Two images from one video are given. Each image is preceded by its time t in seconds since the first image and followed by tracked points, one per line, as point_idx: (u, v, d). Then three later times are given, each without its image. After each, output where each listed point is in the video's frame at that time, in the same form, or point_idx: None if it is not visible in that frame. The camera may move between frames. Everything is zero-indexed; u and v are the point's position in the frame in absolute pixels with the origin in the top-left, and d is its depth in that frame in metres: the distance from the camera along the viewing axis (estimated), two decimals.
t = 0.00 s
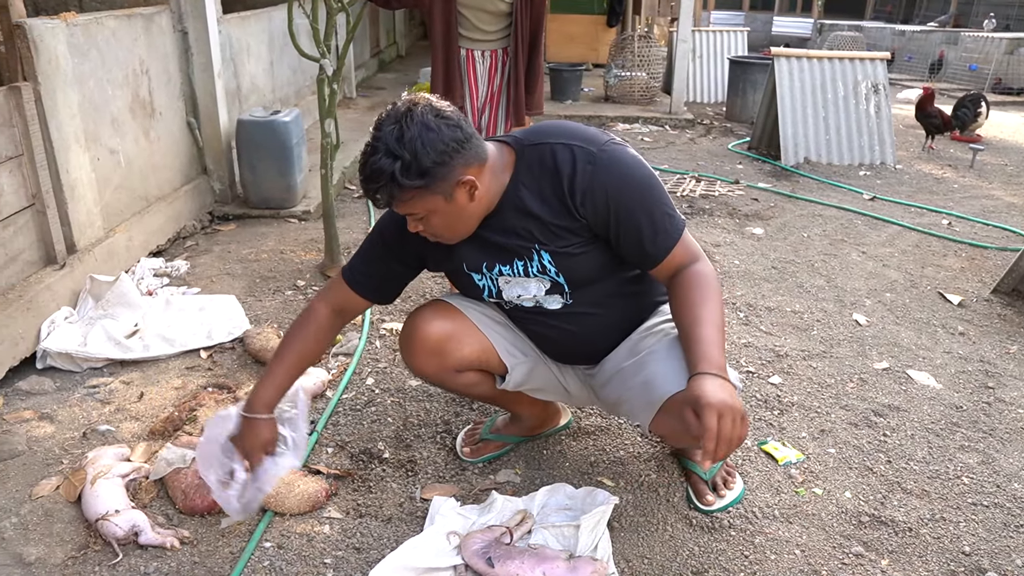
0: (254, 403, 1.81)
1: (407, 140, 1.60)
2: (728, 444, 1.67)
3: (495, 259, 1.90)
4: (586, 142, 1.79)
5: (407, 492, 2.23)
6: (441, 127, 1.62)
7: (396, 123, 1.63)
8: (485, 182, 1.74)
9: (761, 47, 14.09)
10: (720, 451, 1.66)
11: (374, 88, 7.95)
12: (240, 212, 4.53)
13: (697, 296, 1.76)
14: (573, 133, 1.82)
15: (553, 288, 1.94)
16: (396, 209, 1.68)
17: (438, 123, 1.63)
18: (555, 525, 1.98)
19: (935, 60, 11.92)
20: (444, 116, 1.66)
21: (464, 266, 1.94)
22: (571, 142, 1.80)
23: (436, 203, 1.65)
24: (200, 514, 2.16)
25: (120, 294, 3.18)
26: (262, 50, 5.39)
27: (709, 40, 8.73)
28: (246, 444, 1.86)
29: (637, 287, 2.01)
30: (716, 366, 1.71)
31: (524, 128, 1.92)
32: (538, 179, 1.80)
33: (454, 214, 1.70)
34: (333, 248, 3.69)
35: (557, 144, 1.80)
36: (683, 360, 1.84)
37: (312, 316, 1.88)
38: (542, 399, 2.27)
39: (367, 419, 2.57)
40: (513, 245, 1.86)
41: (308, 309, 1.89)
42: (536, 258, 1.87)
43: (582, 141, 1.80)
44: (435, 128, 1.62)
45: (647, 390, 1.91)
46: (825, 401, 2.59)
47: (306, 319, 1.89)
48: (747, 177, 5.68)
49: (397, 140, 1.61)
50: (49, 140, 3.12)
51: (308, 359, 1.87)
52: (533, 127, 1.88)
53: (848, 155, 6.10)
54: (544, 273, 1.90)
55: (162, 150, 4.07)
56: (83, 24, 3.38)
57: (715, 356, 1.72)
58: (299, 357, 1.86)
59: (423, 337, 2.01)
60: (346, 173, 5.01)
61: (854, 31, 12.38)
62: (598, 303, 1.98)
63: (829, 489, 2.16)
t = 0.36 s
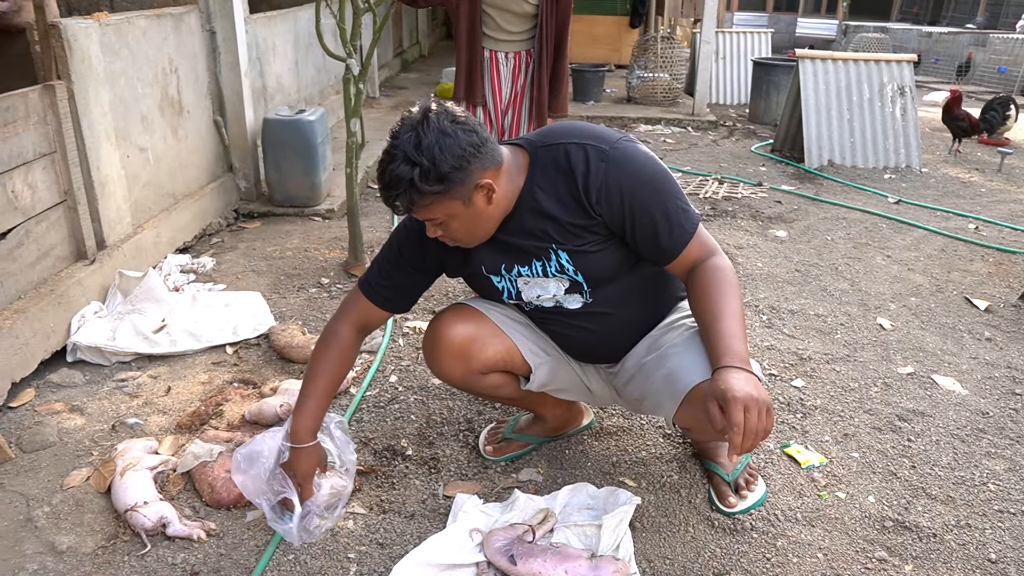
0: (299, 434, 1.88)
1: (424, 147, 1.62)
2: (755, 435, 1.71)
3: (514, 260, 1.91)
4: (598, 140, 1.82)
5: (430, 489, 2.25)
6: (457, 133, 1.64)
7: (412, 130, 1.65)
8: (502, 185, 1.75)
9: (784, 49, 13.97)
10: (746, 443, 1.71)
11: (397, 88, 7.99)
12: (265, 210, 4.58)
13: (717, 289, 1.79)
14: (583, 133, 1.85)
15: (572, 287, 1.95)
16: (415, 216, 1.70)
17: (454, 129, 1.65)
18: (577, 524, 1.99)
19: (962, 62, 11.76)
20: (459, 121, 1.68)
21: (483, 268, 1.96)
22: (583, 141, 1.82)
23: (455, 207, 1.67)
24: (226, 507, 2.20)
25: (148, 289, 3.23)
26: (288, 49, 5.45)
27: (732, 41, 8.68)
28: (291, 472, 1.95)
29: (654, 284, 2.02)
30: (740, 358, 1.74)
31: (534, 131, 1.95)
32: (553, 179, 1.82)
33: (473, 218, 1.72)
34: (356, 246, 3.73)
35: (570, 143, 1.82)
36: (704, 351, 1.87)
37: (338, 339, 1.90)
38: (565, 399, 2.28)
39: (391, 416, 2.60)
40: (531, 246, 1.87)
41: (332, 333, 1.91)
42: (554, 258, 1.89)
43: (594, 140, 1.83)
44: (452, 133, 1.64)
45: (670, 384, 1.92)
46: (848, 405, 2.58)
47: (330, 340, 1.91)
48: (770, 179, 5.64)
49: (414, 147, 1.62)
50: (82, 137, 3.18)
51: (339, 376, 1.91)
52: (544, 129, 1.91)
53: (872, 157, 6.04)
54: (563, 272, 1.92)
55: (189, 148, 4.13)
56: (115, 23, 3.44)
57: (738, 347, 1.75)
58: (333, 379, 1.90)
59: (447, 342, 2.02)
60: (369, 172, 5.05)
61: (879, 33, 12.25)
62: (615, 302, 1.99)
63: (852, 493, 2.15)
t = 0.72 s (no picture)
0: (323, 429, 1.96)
1: (446, 142, 1.65)
2: (762, 436, 1.73)
3: (532, 257, 1.94)
4: (616, 139, 1.84)
5: (446, 483, 2.28)
6: (479, 129, 1.68)
7: (436, 125, 1.69)
8: (522, 182, 1.79)
9: (813, 50, 13.82)
10: (752, 444, 1.73)
11: (423, 87, 8.06)
12: (291, 207, 4.66)
13: (732, 288, 1.80)
14: (602, 132, 1.87)
15: (589, 284, 1.97)
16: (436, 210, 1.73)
17: (477, 125, 1.69)
18: (590, 520, 2.02)
19: (996, 65, 11.54)
20: (481, 118, 1.71)
21: (501, 265, 1.99)
22: (601, 140, 1.84)
23: (476, 202, 1.70)
24: (247, 496, 2.25)
25: (176, 283, 3.31)
26: (315, 49, 5.53)
27: (760, 42, 8.61)
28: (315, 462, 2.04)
29: (670, 283, 2.04)
30: (751, 358, 1.75)
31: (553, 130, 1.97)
32: (572, 178, 1.85)
33: (492, 214, 1.75)
34: (379, 244, 3.78)
35: (588, 143, 1.84)
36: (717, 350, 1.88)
37: (359, 333, 1.95)
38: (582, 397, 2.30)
39: (410, 410, 2.64)
40: (549, 243, 1.90)
41: (352, 327, 1.96)
42: (571, 255, 1.91)
43: (612, 139, 1.85)
44: (474, 130, 1.68)
45: (684, 382, 1.94)
46: (867, 408, 2.57)
47: (351, 334, 1.96)
48: (795, 182, 5.60)
49: (437, 142, 1.66)
50: (114, 134, 3.27)
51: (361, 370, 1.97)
52: (564, 128, 1.93)
53: (900, 161, 5.96)
54: (580, 269, 1.94)
55: (218, 146, 4.21)
56: (147, 23, 3.52)
57: (750, 347, 1.76)
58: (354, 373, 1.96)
59: (465, 337, 2.05)
60: (393, 171, 5.10)
61: (911, 35, 12.07)
62: (632, 300, 2.01)
63: (867, 497, 2.15)
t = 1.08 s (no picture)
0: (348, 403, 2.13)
1: (478, 135, 1.73)
2: (767, 426, 1.79)
3: (557, 247, 2.01)
4: (641, 137, 1.90)
5: (470, 466, 2.36)
6: (509, 124, 1.75)
7: (469, 119, 1.77)
8: (549, 176, 1.85)
9: (860, 54, 13.60)
10: (757, 434, 1.79)
11: (464, 88, 8.18)
12: (331, 201, 4.80)
13: (748, 283, 1.85)
14: (627, 130, 1.93)
15: (612, 275, 2.03)
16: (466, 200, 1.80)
17: (507, 120, 1.76)
18: (607, 505, 2.08)
19: None
20: (513, 113, 1.79)
21: (528, 254, 2.06)
22: (627, 138, 1.90)
23: (504, 193, 1.77)
24: (280, 472, 2.36)
25: (219, 270, 3.45)
26: (358, 48, 5.67)
27: (803, 46, 8.53)
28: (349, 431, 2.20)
29: (691, 277, 2.09)
30: (762, 351, 1.80)
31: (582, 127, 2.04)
32: (597, 172, 1.91)
33: (520, 205, 1.82)
34: (415, 238, 3.88)
35: (614, 140, 1.91)
36: (732, 343, 1.93)
37: (384, 313, 2.07)
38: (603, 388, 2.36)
○ ○ ○ ○ ○ ○ ○
▶ _Assignment_: Go to the line with "5: (430, 489, 2.25)" in the entries above and repeat every line from there through the line with "22: (583, 141, 1.82)", exactly and with no other text.

▶ _Exercise answer_:
5: (430, 489, 2.25)
6: (457, 133, 1.64)
7: (412, 130, 1.65)
8: (502, 185, 1.75)
9: (784, 49, 13.97)
10: (746, 443, 1.71)
11: (397, 88, 7.99)
12: (265, 210, 4.58)
13: (717, 289, 1.79)
14: (583, 133, 1.85)
15: (572, 287, 1.95)
16: (415, 216, 1.70)
17: (454, 129, 1.65)
18: (577, 524, 1.99)
19: (962, 62, 11.76)
20: (459, 121, 1.68)
21: (483, 268, 1.96)
22: (583, 141, 1.82)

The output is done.